In case you have some of your own and hadn't realized this yet, children cost money. Don't get me wrong- I have nothing against raising children with love and hardly any money. In fact, I work very hard to ensure my children have a lack of entitlement. Here are some thoughts on children and money.
Whenever you make a decision regarding your children and your money, you should think about whether you are actually helping your children with your money. Even if it's just a Happy Meal or new shirt, what benefits does this have for your children? If you really think about it, you may find some of your decisions aren't really helping your children at all. Instead you are hurting not only them, but yourself because your children come to expect a certain "standard of living". If you buy them lunch every Tuesday, they will expect you to buy them lunch every Tuesday. If you buy them new clothes every time you get paid, they will expect new clothes every time you get paid. If you give them $20 a week to go have fun, they'll expect $20 a week.
What message are you sending to your children about money? Is money something you can simply ask for and receive, or is money something you have to work for? What is money really good for?
I don't think any age is too early to talk to children about money (or any subject, for that matter). I talk to my two-year-old about different types of money (green paper money, checks, and debit card are all different forms of money we use for different things). I talk to my three-year-old as I'm paying the bills. I explain that we have to pay to have our house warm, we pay for our lights to go on, etc.
I really don't understand the connection between ignorance about money and innocence. I mean, sure, don't go telling your preschooler, "Well, Sweetie, we're twenty thousand in the hole, and that's why Daddy can't buy you a new scooter." But if my three-year-old ever asks for something at the store, a habit she's just starting to get into, I explain to her that either the item she wants costs more money than what we were planning to spend, or that the item is simply not on our list, and we only buy things that are on the list.
While I don't advocate telling your preschooler your entire money picture, it's perfectly ok to tell him no. In fact, by telling him no to an item at the store, for example, you're enforcing the idea that things have a monetary value and money doesn't just fall from the sky.
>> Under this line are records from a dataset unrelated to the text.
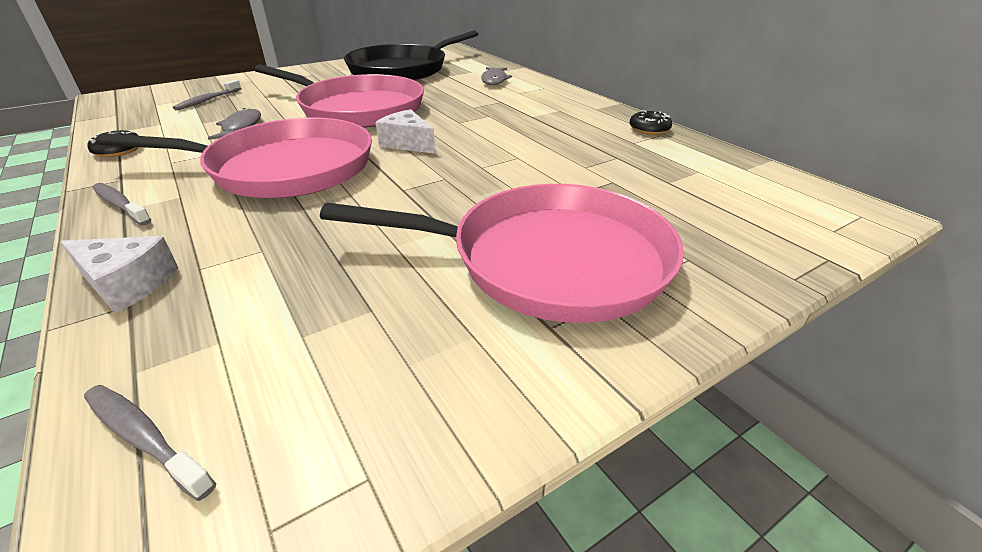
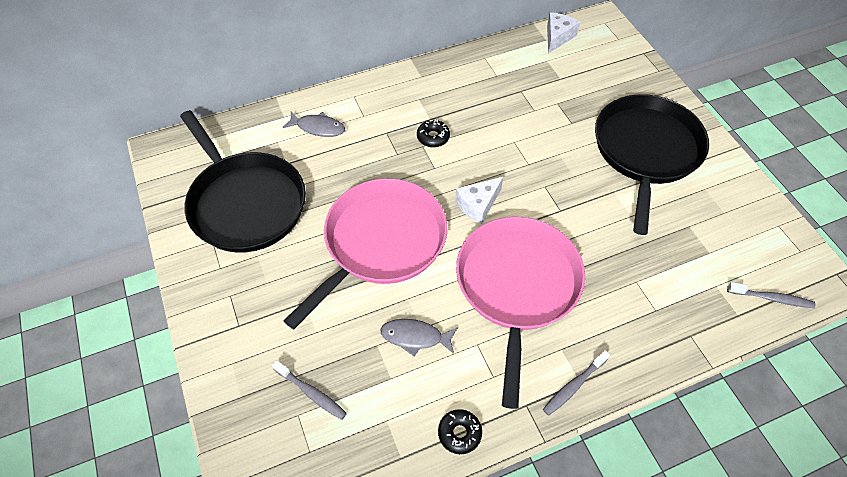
camera: 80 degrees left, 20 degrees up
white cheese [61,236,178,313] -> white cheese moved to [547,12,580,54]
grey toothbrush [84,385,216,501] -> grey toothbrush turned 120 degrees counterclockwise [727,282,815,308]
pink pan [320,184,684,323] -> black pan [595,94,709,235]
black donut [630,110,672,135] -> black donut moved to [417,119,450,147]

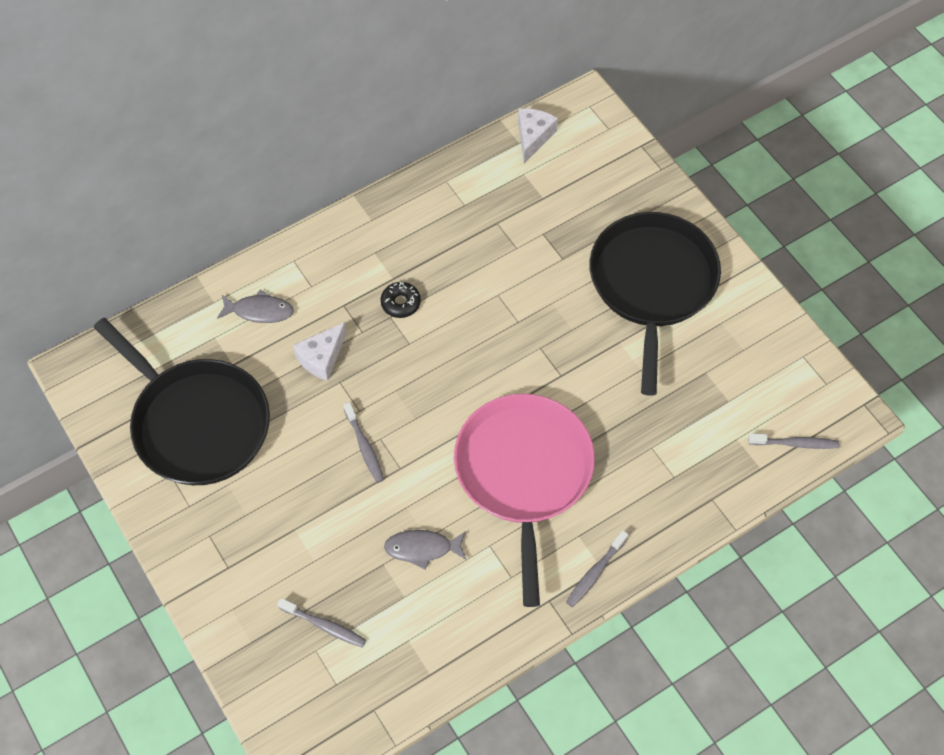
camera: 10 degrees left, 5 degrees up
pink pan [283,178,447,329] -> grey toothbrush [343,402,384,483]
black donut [438,409,482,454] -> none
white cheese [455,177,503,225] -> white cheese moved to [293,322,347,381]

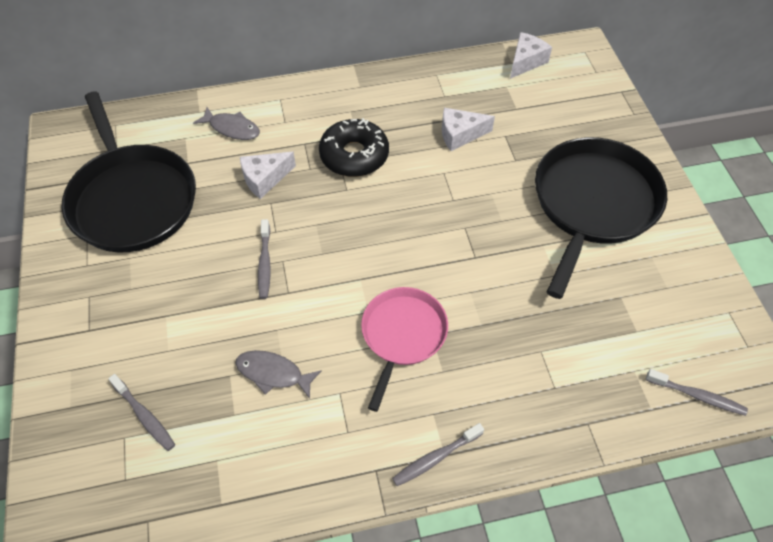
camera: 20 degrees right, 5 degrees down
black donut [381,282,421,318] -> black donut [319,118,389,177], size x1.86
pink pan [454,394,595,607] -> pink pan [361,287,448,412], size x0.60
none -> white cheese [442,108,495,151]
In order for this plan to work, however, you need to get rid of your own Gimmie Gimmies. A mature, responsible adult realizes he or she must save their money toward something they want, no matter how much he or she wants it. Seperate wants from needs. Consider the language you use in everyday speech. Do you need new Christmas ornaments, or do you just really want some? Do you need to buy milk? Probably. But do you need to buy soda, even if it's on sale?